Assignment: Leave out all pictures while you copy the lines exactly from the one with "left elbow: (259, 220)" through the last line of the listing.

-------- Data supplied

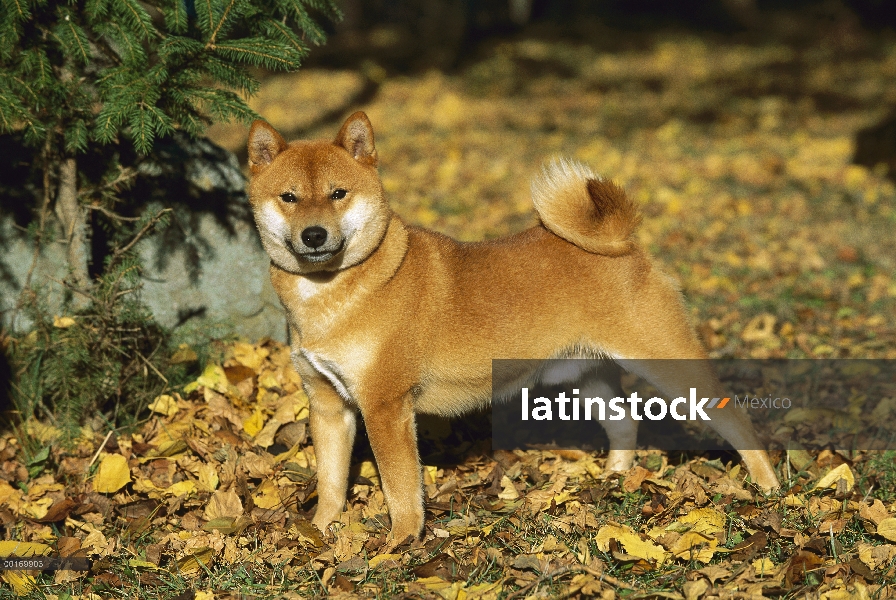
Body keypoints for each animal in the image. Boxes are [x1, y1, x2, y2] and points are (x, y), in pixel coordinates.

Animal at [245, 111, 776, 544]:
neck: (334, 292)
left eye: (338, 194)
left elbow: (400, 489)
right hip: (581, 376)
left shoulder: (385, 406)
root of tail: (621, 243)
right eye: (289, 197)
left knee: (735, 418)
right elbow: (332, 484)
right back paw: (611, 480)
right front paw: (318, 534)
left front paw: (398, 544)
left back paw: (769, 490)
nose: (314, 235)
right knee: (625, 422)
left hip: (666, 364)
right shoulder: (328, 405)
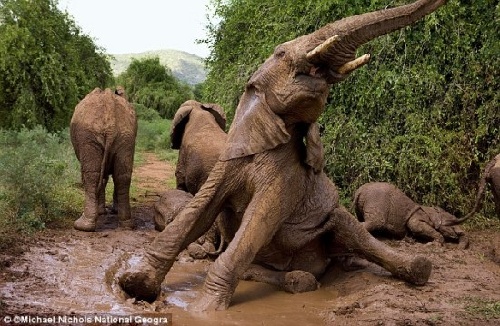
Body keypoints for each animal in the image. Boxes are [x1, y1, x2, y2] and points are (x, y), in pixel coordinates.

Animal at [70, 86, 137, 232]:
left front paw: (101, 213)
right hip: (126, 136)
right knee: (122, 176)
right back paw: (126, 225)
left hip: (88, 136)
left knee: (92, 175)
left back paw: (82, 226)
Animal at [119, 0, 448, 310]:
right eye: (280, 53)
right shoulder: (230, 158)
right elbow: (200, 210)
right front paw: (134, 285)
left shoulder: (288, 179)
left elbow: (259, 220)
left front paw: (203, 309)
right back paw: (300, 279)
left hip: (334, 221)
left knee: (353, 231)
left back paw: (415, 268)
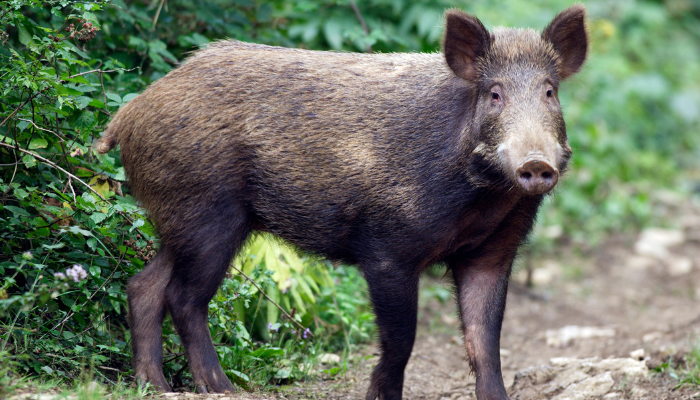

----------------

Answer to this problem:
left elbow: (259, 220)
left front paw: (203, 309)
right back paw: (300, 279)
left hip: (334, 221)
left knee: (353, 231)
left back paw: (415, 268)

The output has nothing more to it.